• TO-DO ITEM: Each line below either holds the string "opleiding" or doesn't. Count those that do and give only the number.
------ SUPPLIED DATA
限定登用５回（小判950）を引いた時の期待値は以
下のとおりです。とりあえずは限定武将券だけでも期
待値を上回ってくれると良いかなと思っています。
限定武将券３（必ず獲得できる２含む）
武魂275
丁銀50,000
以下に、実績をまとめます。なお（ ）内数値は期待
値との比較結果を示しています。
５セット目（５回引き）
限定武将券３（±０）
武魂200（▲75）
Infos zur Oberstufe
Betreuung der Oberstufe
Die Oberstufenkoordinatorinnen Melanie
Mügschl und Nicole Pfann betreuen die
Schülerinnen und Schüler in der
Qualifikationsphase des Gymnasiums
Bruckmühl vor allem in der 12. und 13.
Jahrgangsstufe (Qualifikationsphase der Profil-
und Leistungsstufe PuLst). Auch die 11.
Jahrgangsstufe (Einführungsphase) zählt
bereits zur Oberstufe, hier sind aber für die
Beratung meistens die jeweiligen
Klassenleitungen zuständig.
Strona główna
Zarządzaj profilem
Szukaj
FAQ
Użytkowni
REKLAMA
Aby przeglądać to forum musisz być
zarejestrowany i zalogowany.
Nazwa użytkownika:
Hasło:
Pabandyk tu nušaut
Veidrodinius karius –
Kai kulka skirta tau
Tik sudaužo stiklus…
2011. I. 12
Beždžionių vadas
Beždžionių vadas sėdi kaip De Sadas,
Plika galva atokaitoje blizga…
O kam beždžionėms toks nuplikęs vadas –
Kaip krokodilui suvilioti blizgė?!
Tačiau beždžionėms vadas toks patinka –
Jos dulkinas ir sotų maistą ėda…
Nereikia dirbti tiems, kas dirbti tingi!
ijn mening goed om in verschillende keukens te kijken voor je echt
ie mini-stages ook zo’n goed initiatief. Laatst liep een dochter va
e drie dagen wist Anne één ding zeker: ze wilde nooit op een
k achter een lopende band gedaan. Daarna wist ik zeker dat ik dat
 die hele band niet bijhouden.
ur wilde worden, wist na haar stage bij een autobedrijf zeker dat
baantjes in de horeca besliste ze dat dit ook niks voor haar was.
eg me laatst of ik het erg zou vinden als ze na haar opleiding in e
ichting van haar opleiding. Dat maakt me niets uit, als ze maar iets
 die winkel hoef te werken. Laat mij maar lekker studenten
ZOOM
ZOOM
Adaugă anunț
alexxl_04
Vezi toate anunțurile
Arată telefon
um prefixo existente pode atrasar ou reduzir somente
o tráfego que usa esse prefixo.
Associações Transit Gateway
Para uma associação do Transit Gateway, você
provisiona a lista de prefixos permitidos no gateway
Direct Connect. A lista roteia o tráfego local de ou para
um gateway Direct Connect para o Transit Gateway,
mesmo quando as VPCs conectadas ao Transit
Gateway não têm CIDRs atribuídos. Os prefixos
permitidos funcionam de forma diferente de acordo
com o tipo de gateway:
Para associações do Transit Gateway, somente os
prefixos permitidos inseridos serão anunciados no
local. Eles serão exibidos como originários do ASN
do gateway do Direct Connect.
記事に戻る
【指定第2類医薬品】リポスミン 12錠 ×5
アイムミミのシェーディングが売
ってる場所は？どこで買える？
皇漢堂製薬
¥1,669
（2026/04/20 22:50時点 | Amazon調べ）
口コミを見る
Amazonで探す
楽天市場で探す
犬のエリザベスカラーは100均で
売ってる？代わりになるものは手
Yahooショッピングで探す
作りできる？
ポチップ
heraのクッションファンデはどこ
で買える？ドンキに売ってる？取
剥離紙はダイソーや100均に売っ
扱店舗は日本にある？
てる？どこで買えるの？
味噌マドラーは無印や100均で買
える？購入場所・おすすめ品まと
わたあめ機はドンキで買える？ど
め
------------
• EXERCISE OUTPUT: 2